# Selected text
┌──

A freight-only derivative, the EMD F45, was sold in greater numbers (86) to Santa Fe, the Great Northern Railway, and the Burlington Northern Railroad. Amtrak bought a similar passenger locomotive based on the  SD40-2, the SDP40F. 

The last three F45's in service were on the Montana Rail Link and the New York, Susquehanna and Western Railway in the northern and northeastern United States. These units were taken out of service in 2006 for the MRL and 2010 for the NYSW. Two are known to survive, with one located at the Izaak Walton Inn, now converted into a lodge.

Rebuilds
Between April 1980 and December 1982, Santa Fe's San Bernardino shops rebuilt eight FP45s 5940-5943, 5945-5948. They emerged as 5990-5993, 5995-5998, and were redesignated SDFP45s. The 5944 was retired in September 1981 on account of a wreck at Toland, Texas. Electrically they were upgraded to SD45-2 standards. Mechanically, they were re-geared from 59:18 to 60:17, reducing their top speed from 89 to 83 mph (143 to 134 km/h).

└──

# Provided data

┌──

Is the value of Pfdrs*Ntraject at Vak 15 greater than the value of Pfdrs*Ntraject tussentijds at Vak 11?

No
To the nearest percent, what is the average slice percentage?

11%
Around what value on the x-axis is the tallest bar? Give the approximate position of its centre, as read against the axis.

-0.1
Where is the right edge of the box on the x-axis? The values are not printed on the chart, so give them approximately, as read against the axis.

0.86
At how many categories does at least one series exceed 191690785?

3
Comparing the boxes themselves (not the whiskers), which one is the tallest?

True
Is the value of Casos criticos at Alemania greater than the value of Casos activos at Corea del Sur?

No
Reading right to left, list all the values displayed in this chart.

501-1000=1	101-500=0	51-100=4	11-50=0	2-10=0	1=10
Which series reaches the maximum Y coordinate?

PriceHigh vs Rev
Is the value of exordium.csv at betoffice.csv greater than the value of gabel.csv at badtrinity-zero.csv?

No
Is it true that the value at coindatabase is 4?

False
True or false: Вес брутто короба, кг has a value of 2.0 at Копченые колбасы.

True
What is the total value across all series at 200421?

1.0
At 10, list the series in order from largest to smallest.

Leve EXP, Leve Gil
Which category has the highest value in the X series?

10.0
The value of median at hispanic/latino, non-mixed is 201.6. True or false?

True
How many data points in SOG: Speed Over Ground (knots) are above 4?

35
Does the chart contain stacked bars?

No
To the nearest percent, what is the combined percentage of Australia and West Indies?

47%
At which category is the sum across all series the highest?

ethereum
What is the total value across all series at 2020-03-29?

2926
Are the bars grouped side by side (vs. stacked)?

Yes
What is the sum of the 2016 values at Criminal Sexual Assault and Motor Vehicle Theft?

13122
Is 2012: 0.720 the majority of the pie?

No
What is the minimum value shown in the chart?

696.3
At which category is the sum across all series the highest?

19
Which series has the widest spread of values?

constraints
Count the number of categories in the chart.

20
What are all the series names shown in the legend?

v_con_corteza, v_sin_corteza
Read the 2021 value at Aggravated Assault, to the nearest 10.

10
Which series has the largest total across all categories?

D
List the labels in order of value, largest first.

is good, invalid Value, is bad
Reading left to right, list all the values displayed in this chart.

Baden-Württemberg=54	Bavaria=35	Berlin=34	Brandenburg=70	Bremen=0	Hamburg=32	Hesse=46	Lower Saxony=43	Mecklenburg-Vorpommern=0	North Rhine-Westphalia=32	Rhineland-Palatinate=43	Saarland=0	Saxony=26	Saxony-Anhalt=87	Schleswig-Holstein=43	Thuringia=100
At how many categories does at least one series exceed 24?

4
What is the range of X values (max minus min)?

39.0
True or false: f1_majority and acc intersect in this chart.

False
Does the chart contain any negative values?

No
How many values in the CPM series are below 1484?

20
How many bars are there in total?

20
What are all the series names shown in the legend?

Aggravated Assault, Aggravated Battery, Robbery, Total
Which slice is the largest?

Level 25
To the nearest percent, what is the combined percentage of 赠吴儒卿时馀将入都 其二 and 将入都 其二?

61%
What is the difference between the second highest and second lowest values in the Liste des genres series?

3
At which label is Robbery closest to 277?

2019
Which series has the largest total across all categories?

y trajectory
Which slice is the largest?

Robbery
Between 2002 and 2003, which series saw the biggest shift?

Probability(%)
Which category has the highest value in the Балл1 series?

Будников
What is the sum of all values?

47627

└──

# Instructions to follow
From the passage about the F45 locomotives, return the part that begins with the words containing "The last three" and ends with "to 134 km/h).", copied exactly. The items have no connection to the passage about the F45 locomotives.

# Result for this task
The last three F45's in service were on the Montana Rail Link and the New York, Susquehanna and Western Railway in the northern and northeastern United States. These units were taken out of service in 2006 for the MRL and 2010 for the NYSW. Two are known to survive, with one located at the Izaak Walton Inn, now converted into a lodge.

Rebuilds
Between April 1980 and December 1982, Santa Fe's San Bernardino shops rebuilt eight FP45s 5940-5943, 5945-5948. They emerged as 5990-5993, 5995-5998, and were redesignated SDFP45s. The 5944 was retired in September 1981 on account of a wreck at Toland, Texas. Electrically they were upgraded to SD45-2 standards. Mechanically, they were re-geared from 59:18 to 60:17, reducing their top speed from 89 to 83 mph (143 to 134 km/h).